[EXTRACT PROVIDED]:
——

In at least 30 states, shelter-in-place orders have forced factory shutdowns.
“About a week ago our factory in Michigan had to shut down, because of a local state order,” Jim Keane, CEO of Michigan-based office manufacturing giant Steelcase, said. “We continue to make product in Alabama. Our California plants had to shut down. Our Texas plants are also facing local restrictions.”
In the last couple weeks, regional manufacturing indices in Texas, New York and Philadelphia have plummeted. But the national picture is still emerging.
“We have no point of reference,” Rubeela Farooqi, chief U.S. economist at High Frequency Economics, said. “I’m forecasting everything, but I have much less confidence in all the estimates I’m putting out there. You know, we haven’t been in a situation like this.”
She says it could take three to six months of data to understand the pain in the factory economy, and when it might bounce back. Still, manufacturing may be faring better than a service sector now flat on its back.
“Industrial companies are generally not on the front lines of the localized disruptions,” said Karen Harris, macro trends managing director at Bain and Co., “compared to high-touch consumer businesses like hotels and retail.”

——

[TASKS AND EXERCISES]:
(a) In the factory shutdown article, edit the part between "In the last" and "is still emerging.", inclusive, so that "plummeted" becomes "fallen sharply".
(b) According to the factory shutdown article, how much data might it take to understand the pain in the factory economy?
(c) Carry on the factory shutdown article after its last sentence.
The records aren't needed.

[Collected data]
——

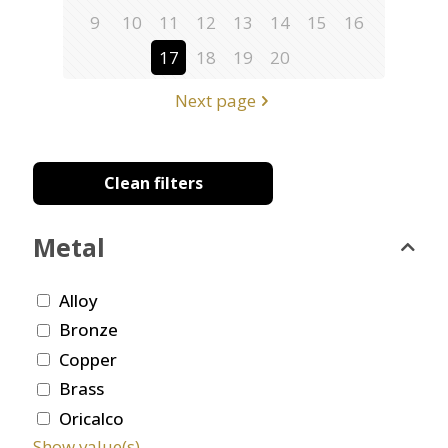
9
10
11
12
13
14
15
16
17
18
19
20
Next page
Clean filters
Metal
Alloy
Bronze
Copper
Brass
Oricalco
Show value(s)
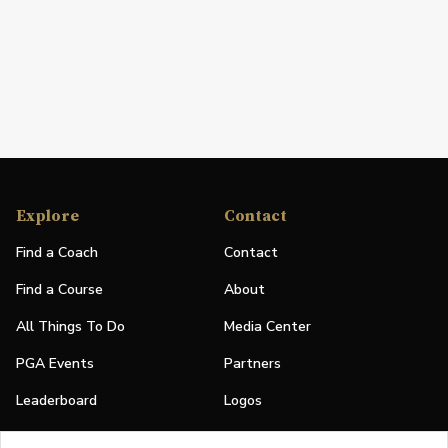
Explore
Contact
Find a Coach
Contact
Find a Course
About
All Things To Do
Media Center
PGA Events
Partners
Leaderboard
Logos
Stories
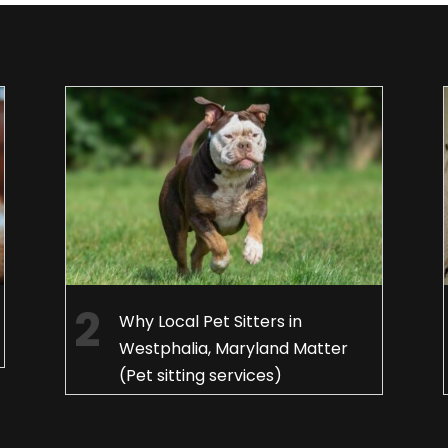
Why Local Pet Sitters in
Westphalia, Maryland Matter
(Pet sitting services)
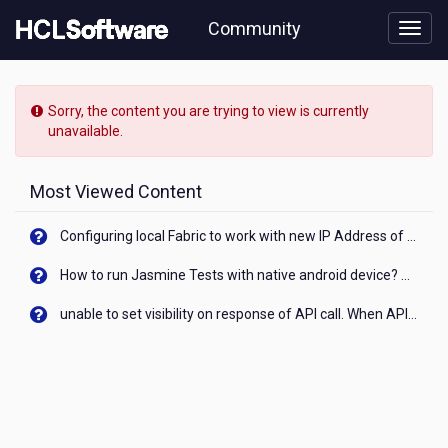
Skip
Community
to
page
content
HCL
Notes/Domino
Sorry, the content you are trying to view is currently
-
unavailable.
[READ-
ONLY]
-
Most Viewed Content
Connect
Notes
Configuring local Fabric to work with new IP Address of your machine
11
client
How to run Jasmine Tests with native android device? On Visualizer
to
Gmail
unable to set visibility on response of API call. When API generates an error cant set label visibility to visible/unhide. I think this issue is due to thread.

——

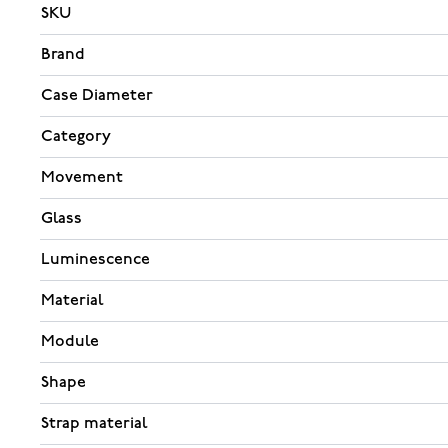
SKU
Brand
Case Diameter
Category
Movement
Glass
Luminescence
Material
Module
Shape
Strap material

——

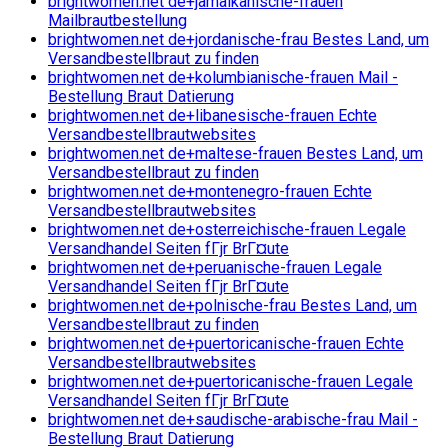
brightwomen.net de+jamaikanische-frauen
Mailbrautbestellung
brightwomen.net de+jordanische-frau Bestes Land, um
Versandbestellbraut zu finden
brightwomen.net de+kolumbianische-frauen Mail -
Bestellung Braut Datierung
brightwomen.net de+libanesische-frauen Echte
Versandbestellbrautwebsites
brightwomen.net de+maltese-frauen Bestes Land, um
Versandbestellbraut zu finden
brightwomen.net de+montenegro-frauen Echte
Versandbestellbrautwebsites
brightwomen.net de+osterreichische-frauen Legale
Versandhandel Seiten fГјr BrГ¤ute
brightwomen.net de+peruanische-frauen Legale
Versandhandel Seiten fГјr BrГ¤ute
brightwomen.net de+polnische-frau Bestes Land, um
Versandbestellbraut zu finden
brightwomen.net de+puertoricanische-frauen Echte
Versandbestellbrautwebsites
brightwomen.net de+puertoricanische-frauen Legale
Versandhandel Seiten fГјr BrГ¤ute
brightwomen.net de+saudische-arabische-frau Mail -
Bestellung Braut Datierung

——

[TASK-BY-TASK OUTPUTS]:
(a)
In the last couple weeks, regional manufacturing indices in Texas, New York and Philadelphia have fallen sharply. But the national picture is still emerging.

(b) Three to six months of data.

(c)
To her, the silver lining is how American factories are showing flexibility in this crisis. Several U.S. automakers, for instance, have begun the process to produce ventilators for hospitals.
And at Steelcase, business is already changing, according to Keane. Customers are requesting office equipment with more safety and distance barriers, along with video chat-friendly design.
“As we come out of this crisis, we will emerge into a new normal, where people will have different sensibilities about infection control and so on,” Keane said. “And that’ll affect the way we live, and that’ll affect the way we work.”
Keane compared the coming change to the post-9/11 world, saying life will be different and factories will adjust.
That is, factories that survive the shakeout.